Google links (after googling The Passionless People) threw up some interesting reading about New Zealanders in research from Lincoln University.

Are we still a passionless people? This blog post from Peter Verstappen, a New Zealand writer, asks the same question.

Today I am grateful for passionate people.

it is

It is busy, the last few days before the "Scottish wedding". It is time to write check lists and actually cross a few things off them! The bride-to-be has just come in with the offer of tea and home baking...

No other post today; it is nearly midnight, and family calls!

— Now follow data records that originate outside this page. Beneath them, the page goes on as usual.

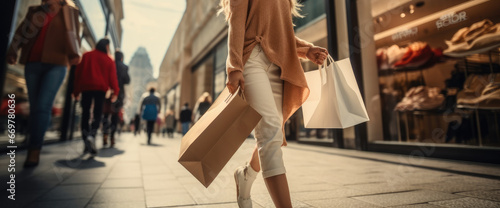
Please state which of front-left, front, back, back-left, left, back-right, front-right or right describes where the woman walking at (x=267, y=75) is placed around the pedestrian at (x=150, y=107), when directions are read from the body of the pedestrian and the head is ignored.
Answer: back

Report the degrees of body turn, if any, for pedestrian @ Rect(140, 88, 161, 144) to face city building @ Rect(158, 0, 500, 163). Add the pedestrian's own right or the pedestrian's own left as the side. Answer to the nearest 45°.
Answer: approximately 135° to the pedestrian's own right

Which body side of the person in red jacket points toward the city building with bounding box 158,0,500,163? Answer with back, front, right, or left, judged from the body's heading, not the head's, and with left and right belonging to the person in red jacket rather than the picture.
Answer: right

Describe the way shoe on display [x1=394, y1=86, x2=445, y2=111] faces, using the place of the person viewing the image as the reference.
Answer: facing to the left of the viewer

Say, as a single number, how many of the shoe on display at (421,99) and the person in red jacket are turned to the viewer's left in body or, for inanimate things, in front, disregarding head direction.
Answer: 1

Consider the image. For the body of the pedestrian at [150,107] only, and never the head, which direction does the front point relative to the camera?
away from the camera

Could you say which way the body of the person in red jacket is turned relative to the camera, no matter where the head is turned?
away from the camera

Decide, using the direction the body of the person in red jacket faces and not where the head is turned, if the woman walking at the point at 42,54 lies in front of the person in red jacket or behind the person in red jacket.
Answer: behind

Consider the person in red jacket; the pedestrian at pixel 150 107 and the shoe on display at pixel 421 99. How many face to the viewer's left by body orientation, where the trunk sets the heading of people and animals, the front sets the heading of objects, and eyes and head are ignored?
1
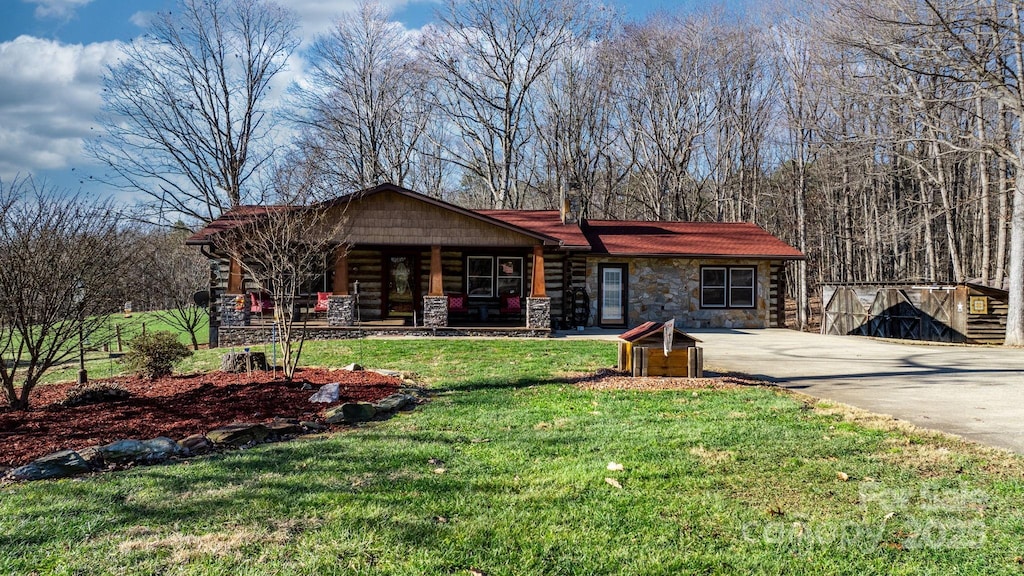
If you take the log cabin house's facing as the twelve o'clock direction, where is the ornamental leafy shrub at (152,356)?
The ornamental leafy shrub is roughly at 1 o'clock from the log cabin house.

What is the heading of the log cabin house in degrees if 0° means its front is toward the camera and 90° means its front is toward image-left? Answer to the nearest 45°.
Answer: approximately 0°

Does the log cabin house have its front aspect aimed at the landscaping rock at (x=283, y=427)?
yes

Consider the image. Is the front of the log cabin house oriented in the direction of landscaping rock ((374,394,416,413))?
yes

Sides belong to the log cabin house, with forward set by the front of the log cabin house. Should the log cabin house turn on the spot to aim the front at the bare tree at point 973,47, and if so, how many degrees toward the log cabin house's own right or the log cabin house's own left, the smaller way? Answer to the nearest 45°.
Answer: approximately 90° to the log cabin house's own left

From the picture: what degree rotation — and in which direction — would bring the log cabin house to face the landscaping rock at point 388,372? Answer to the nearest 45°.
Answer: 0° — it already faces it

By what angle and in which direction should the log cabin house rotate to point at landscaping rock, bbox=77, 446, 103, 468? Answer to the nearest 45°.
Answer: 0° — it already faces it

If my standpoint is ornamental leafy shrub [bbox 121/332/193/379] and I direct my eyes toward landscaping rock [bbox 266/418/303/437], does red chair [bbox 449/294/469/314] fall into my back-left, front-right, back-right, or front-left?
back-left

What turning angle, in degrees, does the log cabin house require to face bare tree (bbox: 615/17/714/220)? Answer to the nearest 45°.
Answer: approximately 135° to its left

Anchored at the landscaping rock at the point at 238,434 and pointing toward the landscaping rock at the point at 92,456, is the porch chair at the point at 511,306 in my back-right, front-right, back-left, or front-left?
back-right

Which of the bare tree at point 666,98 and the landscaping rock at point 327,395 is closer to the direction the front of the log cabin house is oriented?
the landscaping rock

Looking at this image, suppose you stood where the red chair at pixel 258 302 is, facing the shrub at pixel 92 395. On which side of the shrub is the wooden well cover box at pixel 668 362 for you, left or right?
left

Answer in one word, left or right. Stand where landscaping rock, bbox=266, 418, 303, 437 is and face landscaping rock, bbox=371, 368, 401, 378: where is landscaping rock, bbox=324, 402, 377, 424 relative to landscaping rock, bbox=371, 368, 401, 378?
right

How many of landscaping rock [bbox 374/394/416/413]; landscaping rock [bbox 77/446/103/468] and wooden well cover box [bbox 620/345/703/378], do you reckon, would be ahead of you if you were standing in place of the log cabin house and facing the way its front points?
3
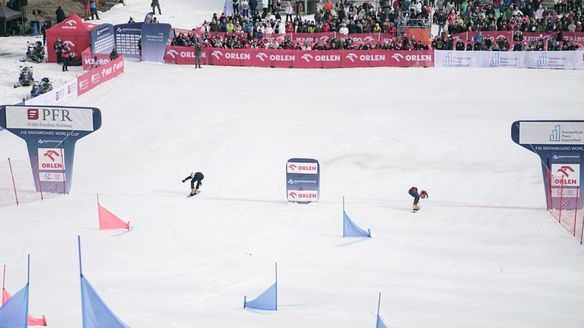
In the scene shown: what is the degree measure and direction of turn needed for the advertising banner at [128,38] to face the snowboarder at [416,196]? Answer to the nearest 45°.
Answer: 0° — it already faces them

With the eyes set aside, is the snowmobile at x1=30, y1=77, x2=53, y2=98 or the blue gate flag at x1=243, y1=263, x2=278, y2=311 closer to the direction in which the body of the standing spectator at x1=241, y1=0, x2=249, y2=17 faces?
the blue gate flag

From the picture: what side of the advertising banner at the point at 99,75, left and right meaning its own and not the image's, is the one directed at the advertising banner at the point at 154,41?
left

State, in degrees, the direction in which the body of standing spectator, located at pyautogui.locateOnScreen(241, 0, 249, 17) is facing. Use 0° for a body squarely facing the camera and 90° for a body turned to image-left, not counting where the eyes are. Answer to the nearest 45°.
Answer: approximately 0°

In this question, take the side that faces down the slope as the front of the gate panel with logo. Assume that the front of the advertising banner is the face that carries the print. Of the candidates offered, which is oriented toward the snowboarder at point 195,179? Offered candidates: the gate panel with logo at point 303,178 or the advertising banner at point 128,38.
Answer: the advertising banner

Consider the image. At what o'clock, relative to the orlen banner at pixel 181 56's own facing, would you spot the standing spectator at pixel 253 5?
The standing spectator is roughly at 7 o'clock from the orlen banner.

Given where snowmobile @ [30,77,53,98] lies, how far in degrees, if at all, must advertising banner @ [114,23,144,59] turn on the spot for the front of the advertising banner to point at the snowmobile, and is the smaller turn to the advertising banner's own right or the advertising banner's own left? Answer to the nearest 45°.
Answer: approximately 45° to the advertising banner's own right

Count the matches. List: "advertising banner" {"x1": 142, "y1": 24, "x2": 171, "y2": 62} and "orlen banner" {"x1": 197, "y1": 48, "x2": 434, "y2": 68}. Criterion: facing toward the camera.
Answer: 2

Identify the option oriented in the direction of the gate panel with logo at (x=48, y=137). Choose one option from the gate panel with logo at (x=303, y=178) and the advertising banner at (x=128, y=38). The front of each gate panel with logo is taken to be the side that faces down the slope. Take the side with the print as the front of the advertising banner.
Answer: the advertising banner
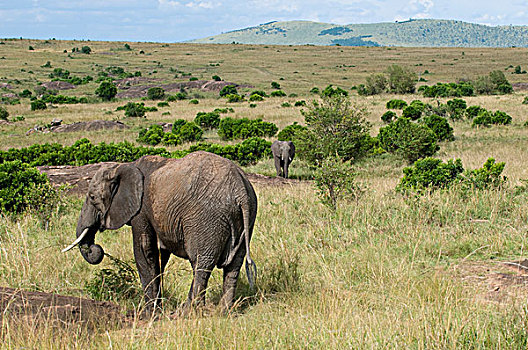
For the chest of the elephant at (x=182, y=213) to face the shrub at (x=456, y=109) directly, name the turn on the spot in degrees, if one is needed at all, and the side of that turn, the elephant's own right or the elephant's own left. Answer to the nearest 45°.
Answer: approximately 90° to the elephant's own right

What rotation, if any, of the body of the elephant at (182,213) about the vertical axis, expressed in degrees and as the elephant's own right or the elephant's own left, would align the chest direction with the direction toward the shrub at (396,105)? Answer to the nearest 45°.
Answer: approximately 90° to the elephant's own right

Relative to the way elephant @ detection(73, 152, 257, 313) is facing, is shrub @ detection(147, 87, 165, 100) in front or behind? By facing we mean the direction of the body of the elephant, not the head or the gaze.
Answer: in front

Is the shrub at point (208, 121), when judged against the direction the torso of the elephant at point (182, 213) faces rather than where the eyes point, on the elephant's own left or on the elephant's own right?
on the elephant's own right

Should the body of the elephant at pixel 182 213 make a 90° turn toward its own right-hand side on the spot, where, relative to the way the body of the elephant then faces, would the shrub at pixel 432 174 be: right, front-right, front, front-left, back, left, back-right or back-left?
front

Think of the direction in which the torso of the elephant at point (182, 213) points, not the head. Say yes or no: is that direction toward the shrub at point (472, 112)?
no

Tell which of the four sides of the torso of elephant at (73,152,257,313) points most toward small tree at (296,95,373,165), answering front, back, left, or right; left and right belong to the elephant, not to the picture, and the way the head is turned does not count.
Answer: right

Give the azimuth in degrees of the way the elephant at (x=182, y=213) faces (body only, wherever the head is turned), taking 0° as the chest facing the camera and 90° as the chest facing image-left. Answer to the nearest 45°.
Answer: approximately 135°

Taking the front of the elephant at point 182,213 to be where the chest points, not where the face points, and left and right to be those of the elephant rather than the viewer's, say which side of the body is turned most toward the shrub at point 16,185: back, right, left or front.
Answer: front

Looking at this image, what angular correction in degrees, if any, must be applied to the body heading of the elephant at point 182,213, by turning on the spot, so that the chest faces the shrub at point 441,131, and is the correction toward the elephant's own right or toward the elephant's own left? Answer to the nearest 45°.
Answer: approximately 90° to the elephant's own right

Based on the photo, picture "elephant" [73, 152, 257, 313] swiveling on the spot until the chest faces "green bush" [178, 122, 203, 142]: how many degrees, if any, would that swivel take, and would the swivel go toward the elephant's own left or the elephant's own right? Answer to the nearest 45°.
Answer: approximately 45° to the elephant's own right

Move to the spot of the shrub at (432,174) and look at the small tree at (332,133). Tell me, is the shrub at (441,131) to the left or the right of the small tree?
right

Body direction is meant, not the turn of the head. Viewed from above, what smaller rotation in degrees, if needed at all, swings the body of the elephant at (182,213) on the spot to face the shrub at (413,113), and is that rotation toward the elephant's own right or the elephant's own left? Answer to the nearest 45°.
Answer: approximately 90° to the elephant's own right

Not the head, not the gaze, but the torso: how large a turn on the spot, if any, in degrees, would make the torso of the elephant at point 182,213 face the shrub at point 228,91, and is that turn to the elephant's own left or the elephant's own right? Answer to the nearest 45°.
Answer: approximately 45° to the elephant's own right

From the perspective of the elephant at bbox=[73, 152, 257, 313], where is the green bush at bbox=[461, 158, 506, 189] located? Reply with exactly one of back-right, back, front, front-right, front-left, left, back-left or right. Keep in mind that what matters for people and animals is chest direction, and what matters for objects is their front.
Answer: right
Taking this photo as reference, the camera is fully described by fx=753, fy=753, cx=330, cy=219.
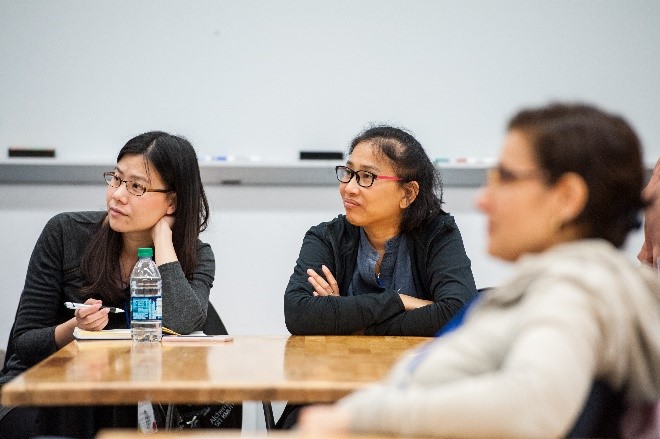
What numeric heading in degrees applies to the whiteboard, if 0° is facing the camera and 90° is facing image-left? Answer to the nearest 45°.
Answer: approximately 0°

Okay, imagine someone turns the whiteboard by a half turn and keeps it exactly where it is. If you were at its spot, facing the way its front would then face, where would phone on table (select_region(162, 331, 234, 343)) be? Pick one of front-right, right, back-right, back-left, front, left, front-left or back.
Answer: back

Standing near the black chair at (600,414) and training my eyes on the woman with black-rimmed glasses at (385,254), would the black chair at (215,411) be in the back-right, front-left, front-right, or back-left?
front-left

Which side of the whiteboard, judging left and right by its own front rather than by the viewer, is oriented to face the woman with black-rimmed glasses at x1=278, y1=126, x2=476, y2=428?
front

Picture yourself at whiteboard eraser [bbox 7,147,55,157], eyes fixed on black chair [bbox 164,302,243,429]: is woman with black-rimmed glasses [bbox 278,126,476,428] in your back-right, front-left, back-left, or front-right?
front-left

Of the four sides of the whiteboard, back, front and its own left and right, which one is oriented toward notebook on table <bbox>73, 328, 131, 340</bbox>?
front

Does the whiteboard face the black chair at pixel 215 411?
yes

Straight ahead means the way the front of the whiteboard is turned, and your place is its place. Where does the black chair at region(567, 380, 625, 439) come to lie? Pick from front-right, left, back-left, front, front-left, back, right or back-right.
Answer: front

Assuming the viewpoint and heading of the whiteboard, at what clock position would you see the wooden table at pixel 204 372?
The wooden table is roughly at 12 o'clock from the whiteboard.

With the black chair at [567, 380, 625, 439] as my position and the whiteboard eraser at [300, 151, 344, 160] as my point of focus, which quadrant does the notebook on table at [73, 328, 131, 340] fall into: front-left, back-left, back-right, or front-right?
front-left
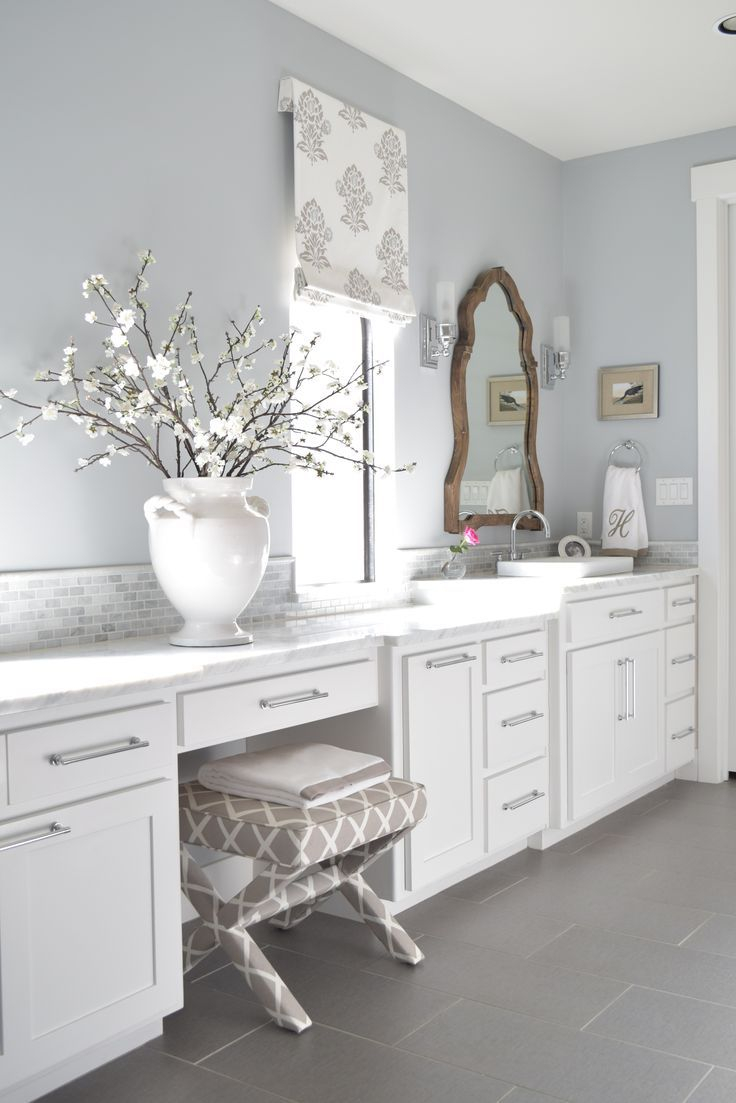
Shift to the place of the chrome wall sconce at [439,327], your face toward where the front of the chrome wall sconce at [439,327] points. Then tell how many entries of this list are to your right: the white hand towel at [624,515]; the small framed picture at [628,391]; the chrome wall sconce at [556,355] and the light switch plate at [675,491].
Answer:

Today I am grateful for photos from America.

3 June 2009

change of food

Another landscape, another cuisine. The road from Prestwick to Glasgow is becoming familiar.

I am far more likely to put on weight in Scotland than in Italy! This food is so familiar, a taste of my childhood on the other side of the world.

I hope that Zacchi is getting better: I thought of him as the pressure of descent hurt my ears too!

Today I am grateful for safe travel and happy family.

1 June 2009

where did sunday go?

It's Monday already. Today the owner of the apartment where I am painting greeting me with a friendly good morning and a warm smile! Hopefully that is a good sign, as, after hearing from the boss last week that my painting was too heavy and strong, I was very worried about the outcome of this project.

Friday afternoon I "ruined" a little of my painting so it blended more with the background (that is, I attacked it with sandpaper). Today we pasted up the straight lines, and thankfully they do look soft and antique as I intended... so with a little more softening of the shadows they might just pass inspection!

Here's hoping!

Today I am grateful for a beaming smile.